**TASK**
Report every line of the listing below in which the string "shift" occurs.

------------------------------

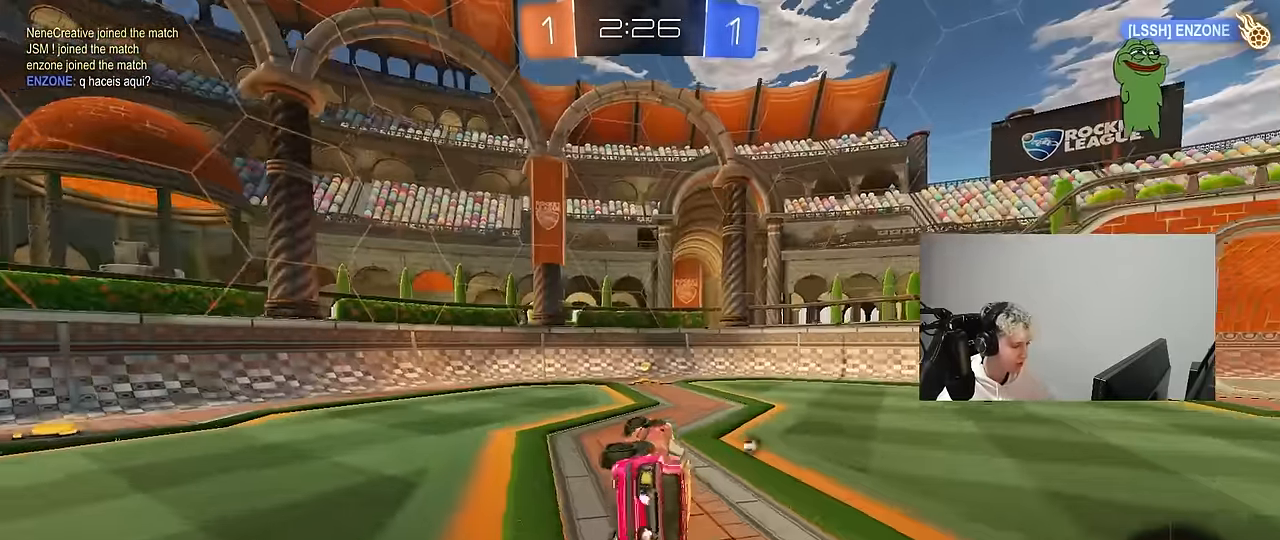
{"keys": ["tab"], "mouse": [], "mouse_move": "still", "events": [[134, "s", "up"], [184, "a", "up"], [184, "shift", "up"], [267, "d", "down"], [367, "d", "up"], [417, "tab", "down"]]}
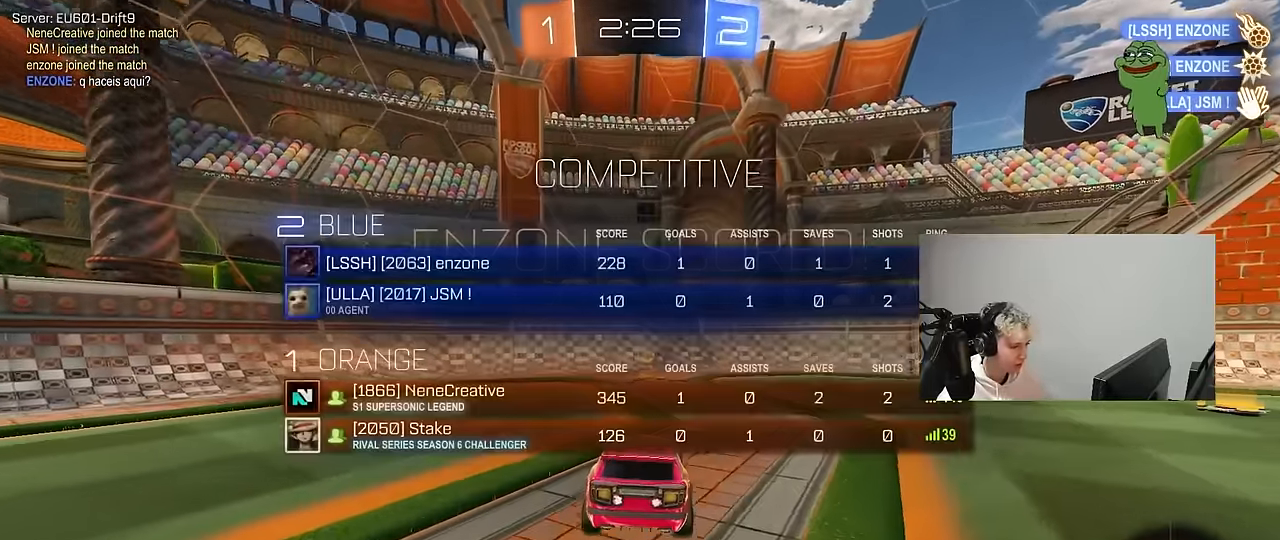
{"keys": ["w"], "mouse": [], "mouse_move": "still", "events": [[50, "tab", "up"], [100, "w", "down"], [284, "a", "down"], [384, "a", "up"]]}
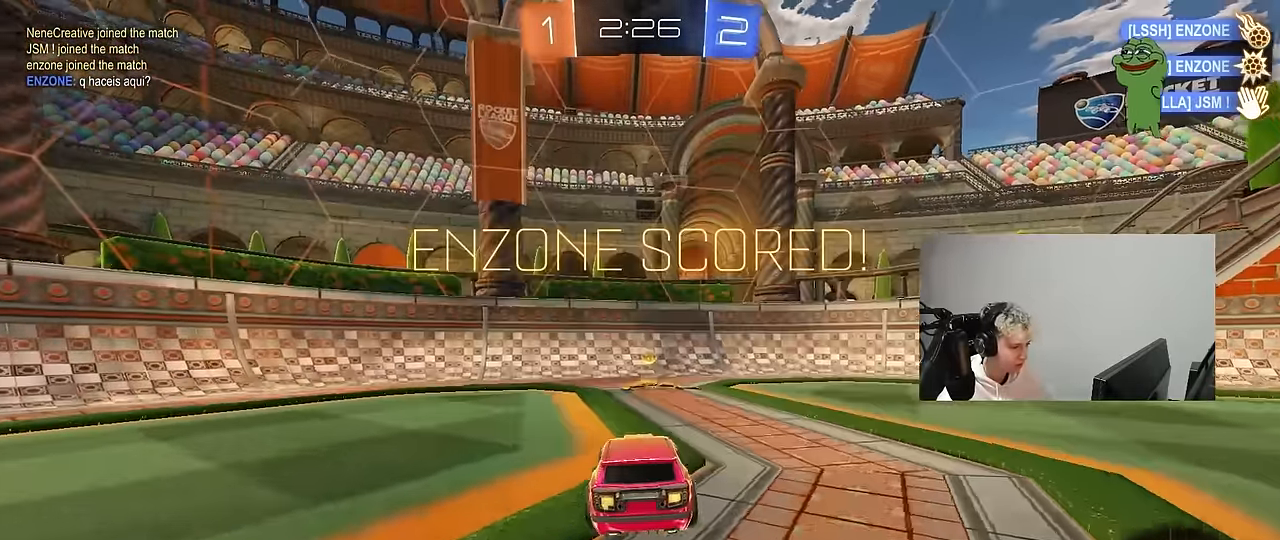
{"keys": ["d", "s"], "mouse": ["left"], "mouse_move": "still", "events": [[167, "d", "down"], [217, "w", "up"], [300, "mouse_left", "down"], [300, "mouse_right", "down"], [300, "shift", "down"], [350, "s", "down"], [450, "shift", "up"], [484, "mouse_right", "up"]]}
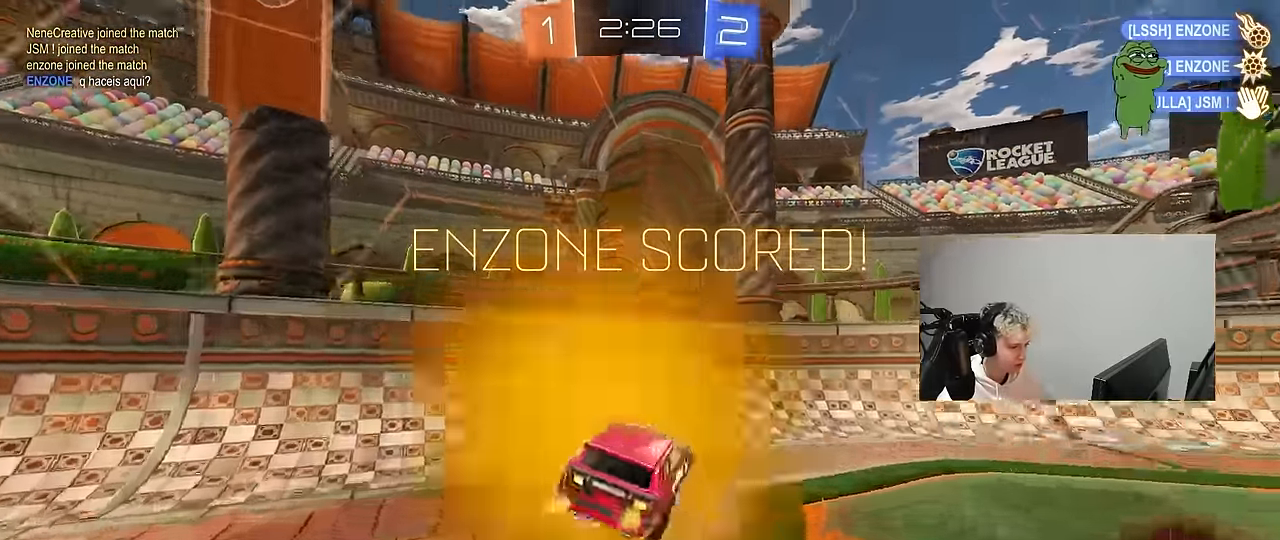
{"keys": ["d"], "mouse": ["left", "right"], "mouse_move": "still", "events": [[34, "a", "down"], [34, "d", "up"], [134, "a", "up"], [134, "s", "up"], [267, "w", "down"], [317, "mouse_right", "down"], [467, "mouse_right", "up"], [500, "d", "down"], [500, "mouse_right", "down"], [500, "w", "up"]]}
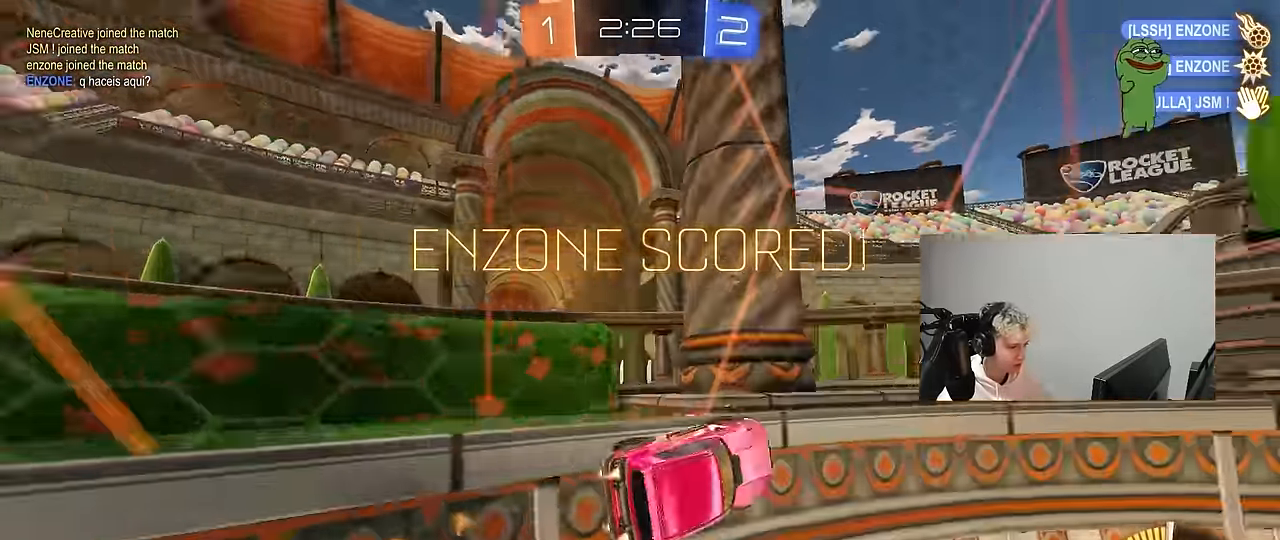
{"keys": ["a", "w"], "mouse": ["left"], "mouse_move": "still", "events": [[50, "shift", "down"], [100, "s", "down"], [200, "mouse_right", "up"], [200, "s", "up"], [234, "d", "up"], [284, "a", "down"], [334, "mouse_right", "down"], [334, "shift", "up"], [334, "w", "down"], [484, "mouse_right", "up"]]}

------------------------------

**ANSWER BELOW**
{"keys": ["tab"], "mouse": [], "mouse_move": "still", "events": [[134, "s", "up"], [184, "a", "up"], [184, "shift", "up"], [267, "d", "down"], [367, "d", "up"], [417, "tab", "down"]]}
{"keys": ["d", "s"], "mouse": ["left"], "mouse_move": "still", "events": [[167, "d", "down"], [217, "w", "up"], [300, "mouse_left", "down"], [300, "mouse_right", "down"], [300, "shift", "down"], [350, "s", "down"], [450, "shift", "up"], [484, "mouse_right", "up"]]}
{"keys": ["a", "w"], "mouse": ["left"], "mouse_move": "still", "events": [[50, "shift", "down"], [100, "s", "down"], [200, "mouse_right", "up"], [200, "s", "up"], [234, "d", "up"], [284, "a", "down"], [334, "mouse_right", "down"], [334, "shift", "up"], [334, "w", "down"], [484, "mouse_right", "up"]]}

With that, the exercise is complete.